> **Your goal**
Starting at the first line of the listing and ending with the line that contains "6. Настоящее согласие", lay out those lines as a numbered list, leaving out any blank lines.
━━━━━━━━━━━━━━━━
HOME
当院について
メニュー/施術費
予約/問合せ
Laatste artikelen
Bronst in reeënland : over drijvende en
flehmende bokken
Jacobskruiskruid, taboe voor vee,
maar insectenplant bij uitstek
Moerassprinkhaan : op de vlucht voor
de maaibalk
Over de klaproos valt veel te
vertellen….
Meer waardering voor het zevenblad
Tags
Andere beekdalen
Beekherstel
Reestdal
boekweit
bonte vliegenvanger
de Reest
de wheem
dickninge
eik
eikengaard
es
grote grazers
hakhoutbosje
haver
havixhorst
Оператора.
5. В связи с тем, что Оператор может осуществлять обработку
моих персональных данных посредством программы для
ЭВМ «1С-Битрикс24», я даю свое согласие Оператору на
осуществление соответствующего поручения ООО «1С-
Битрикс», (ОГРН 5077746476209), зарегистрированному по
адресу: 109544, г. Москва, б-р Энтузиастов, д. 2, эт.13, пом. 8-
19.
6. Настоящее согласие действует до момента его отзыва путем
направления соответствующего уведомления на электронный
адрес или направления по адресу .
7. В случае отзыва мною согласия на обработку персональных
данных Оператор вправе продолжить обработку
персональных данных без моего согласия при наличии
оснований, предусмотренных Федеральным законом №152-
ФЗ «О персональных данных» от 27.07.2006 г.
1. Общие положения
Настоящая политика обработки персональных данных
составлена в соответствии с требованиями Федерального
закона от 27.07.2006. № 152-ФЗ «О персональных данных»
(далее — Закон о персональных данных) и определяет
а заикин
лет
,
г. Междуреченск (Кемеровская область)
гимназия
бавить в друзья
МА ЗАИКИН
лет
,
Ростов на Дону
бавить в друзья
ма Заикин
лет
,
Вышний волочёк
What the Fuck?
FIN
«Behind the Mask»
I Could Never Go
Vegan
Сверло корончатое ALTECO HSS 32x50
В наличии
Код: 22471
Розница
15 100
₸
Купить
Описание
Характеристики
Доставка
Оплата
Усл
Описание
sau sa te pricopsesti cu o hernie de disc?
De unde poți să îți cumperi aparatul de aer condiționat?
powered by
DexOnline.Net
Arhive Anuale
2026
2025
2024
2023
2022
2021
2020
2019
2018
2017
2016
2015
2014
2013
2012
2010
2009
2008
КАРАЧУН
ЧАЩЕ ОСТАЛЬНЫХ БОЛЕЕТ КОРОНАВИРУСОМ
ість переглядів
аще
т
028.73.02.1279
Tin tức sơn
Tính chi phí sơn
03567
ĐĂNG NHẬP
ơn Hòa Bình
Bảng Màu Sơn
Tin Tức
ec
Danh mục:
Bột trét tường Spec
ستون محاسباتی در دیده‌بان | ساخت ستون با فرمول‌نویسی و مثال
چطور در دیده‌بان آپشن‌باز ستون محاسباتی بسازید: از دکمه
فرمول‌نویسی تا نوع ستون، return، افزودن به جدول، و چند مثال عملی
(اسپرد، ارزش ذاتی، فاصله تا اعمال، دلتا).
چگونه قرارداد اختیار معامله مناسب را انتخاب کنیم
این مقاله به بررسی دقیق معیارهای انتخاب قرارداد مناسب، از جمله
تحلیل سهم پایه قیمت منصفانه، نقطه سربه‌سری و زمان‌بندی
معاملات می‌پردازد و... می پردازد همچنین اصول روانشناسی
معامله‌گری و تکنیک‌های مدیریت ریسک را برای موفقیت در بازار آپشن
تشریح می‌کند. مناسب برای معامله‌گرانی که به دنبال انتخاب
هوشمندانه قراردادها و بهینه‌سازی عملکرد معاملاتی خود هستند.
━━━━━━━━━━━━━━━━
> **Written reply**
1. HOME
2. 当院について
3. メニュー/施術費
4. 予約/問合せ
5. Laatste artikelen
6. Bronst in reeënland : over drijvende en
7. flehmende bokken
8. Jacobskruiskruid, taboe voor vee,
9. maar insectenplant bij uitstek
10. Moerassprinkhaan : op de vlucht voor
11. de maaibalk
12. Over de klaproos valt veel te
13. vertellen….
14. Meer waardering voor het zevenblad
15. Tags
16. Andere beekdalen
17. Beekherstel
18. Reestdal
19. boekweit
20. bonte vliegenvanger
21. de Reest
22. de wheem
23. dickninge
24. eik
25. eikengaard
26. es
27. grote grazers
28. hakhoutbosje
29. haver
30. havixhorst
31. Оператора.
32. 5. В связи с тем, что Оператор может осуществлять обработку
33. моих персональных данных посредством программы для
34. ЭВМ «1С-Битрикс24», я даю свое согласие Оператору на
35. осуществление соответствующего поручения ООО «1С-
36. Битрикс», (ОГРН 5077746476209), зарегистрированному по
37. адресу: 109544, г. Москва, б-р Энтузиастов, д. 2, эт.13, пом. 8-
38. 19.
39. 6. Настоящее согласие действует до момента его отзыва путем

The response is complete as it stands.